◆ **RECORDS FOR THE EXERCISE**:
-*-*-
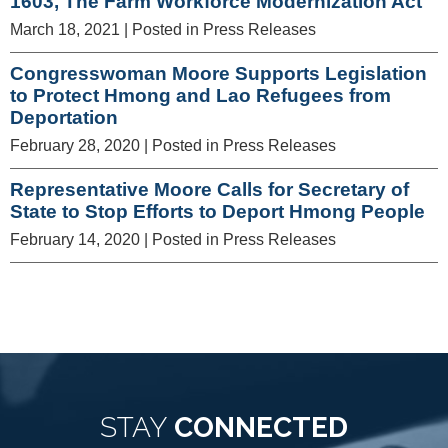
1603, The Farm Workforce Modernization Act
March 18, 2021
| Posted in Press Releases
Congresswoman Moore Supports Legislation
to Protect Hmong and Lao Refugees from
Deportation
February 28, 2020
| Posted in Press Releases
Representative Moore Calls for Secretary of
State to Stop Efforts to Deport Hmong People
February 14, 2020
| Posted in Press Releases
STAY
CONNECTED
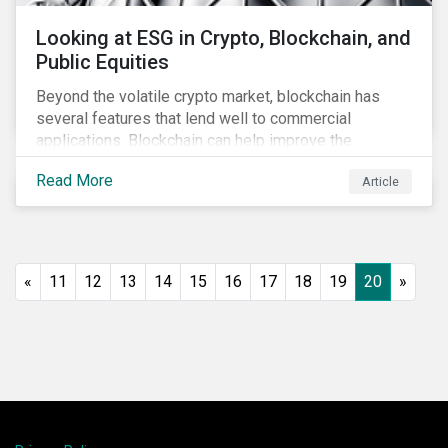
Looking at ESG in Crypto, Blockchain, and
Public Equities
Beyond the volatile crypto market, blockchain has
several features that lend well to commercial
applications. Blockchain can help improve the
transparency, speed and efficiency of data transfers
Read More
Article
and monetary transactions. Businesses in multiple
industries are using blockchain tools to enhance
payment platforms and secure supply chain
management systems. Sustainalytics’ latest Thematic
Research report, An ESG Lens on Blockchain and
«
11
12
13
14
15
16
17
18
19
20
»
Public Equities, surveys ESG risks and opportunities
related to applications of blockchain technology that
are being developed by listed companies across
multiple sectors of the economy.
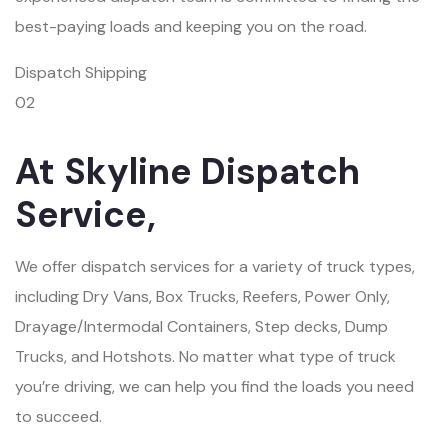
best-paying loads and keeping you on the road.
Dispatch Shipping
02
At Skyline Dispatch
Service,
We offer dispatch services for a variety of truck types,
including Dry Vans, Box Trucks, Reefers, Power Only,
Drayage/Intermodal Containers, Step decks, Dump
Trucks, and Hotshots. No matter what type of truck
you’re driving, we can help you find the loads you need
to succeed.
-*-*-
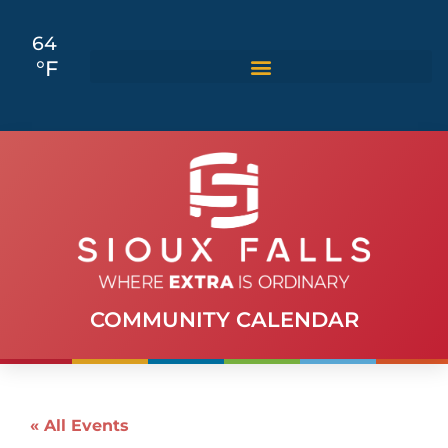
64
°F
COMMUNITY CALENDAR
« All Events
-*-*-
◆ **WRITTEN TASK**:
Scan the material above for the string "Moore", returning each line that contains it.

◆ **SOLVED EXERCISE**:
Congresswoman Moore Supports Legislation
Representative Moore Calls for Secretary of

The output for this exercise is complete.